BC Stats’ long-range projections position the Central Okanagan as BC’s fastest-growing regional district through 2047, with a projected population increase of 35.7% to approximately 335,000. Migration into Kelowna has historically been dominated by domestic in-migration, particularly from Metro Vancouver and Alberta — equity-rich homeowners trading Vancouver’s $2.1M average detached home for Kelowna’s $1.05M benchmark, remote workers, and retirees drawn to the Okanagan’s four-season climate.
Economic diversification beyond the vineyard narrative: The technology sector employs over 12,000 people across 700+ companies, generating more than $2 billion in annual economic impact. KF Aerospace anchors a significant aerospace MRO cluster with ~800 local staff. UBC Okanagan enrolled approximately 11,791 students in 2025 and is executing a 20-year campus expansion. The city hosts 24,000+ licensed businesses and exported $385 million to the U.S. from ~300 companies.
The unemployment spike to 11.0% in November 2025 demands honest context. It was overwhelmingly construction-driven: residential construction employment collapsed from 19,000 workers at the 2022 peak to approximately 12,000 by late 2025, a loss of 7,000 jobs in a single sector. By December 2025, the rate moderated to 8.6%. This is cyclical, not structural.

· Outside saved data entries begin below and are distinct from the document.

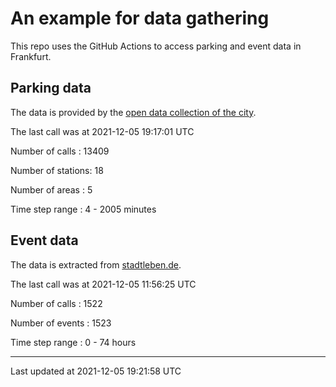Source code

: # An example for data gathering

This repo uses the GitHub Actions to access parking and event data in Frankfurt.

## Parking data
The data is provided by the [open data collection of the city](https://www.offenedaten.frankfurt.de/).

The last call was at 2021-12-05 19:17:01 UTC

Number of calls   : 13409

Number of stations:    18

Number of areas   :     5

Time step range   :     4 -  2005 minutes


## Event data
The data is extracted from [stadtleben.de](https://stadtleben.de/frankfurt/).

The last call was at 2021-12-05 11:56:25 UTC

Number of calls   : 1522

Number of events  : 1523

Time step range   :    0 -   74 hours


----

Last updated at 2021-12-05 19:21:58 UTC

Airport expansion signals durable growth: Kelowna International Airport processed a record 2,315,432 passengers in 2025, an 8.5% increase. The airport now offers 80+ daily non-stop flights to 23 destinations. The $108 million terminal expansion opened its departures lounge in January 2026, with the total capital program spanning $422 million through 2033. YLW generates $2+ billion in annual economic output and supports 9,200+ jobs.
Vehicle dependency is structurally embedded: The City of Kelowna’s 2022 Transportation Survey found that 94% of residents use a personal vehicle. Only 24% had used public transit in the prior year. There is no rail, subway, or rapid transit system. This near-universal dependency — combined with a median age of 44.0, a senior population of 21.4%, and significant household wealth — creates a structurally durable demand floor for automotive retail, particularly in the premium segment.
Real estate and tourism reinforce demand: The single-family benchmark stood at $1,045,700 at year-end 2025. Building permit values reached $1.35 billion. Tourism delivered 2.12 million trips and $1.17 billion in visitor spending. The Okanagan’s 226 licensed wineries contribute a $3.75 billion annual economic impact.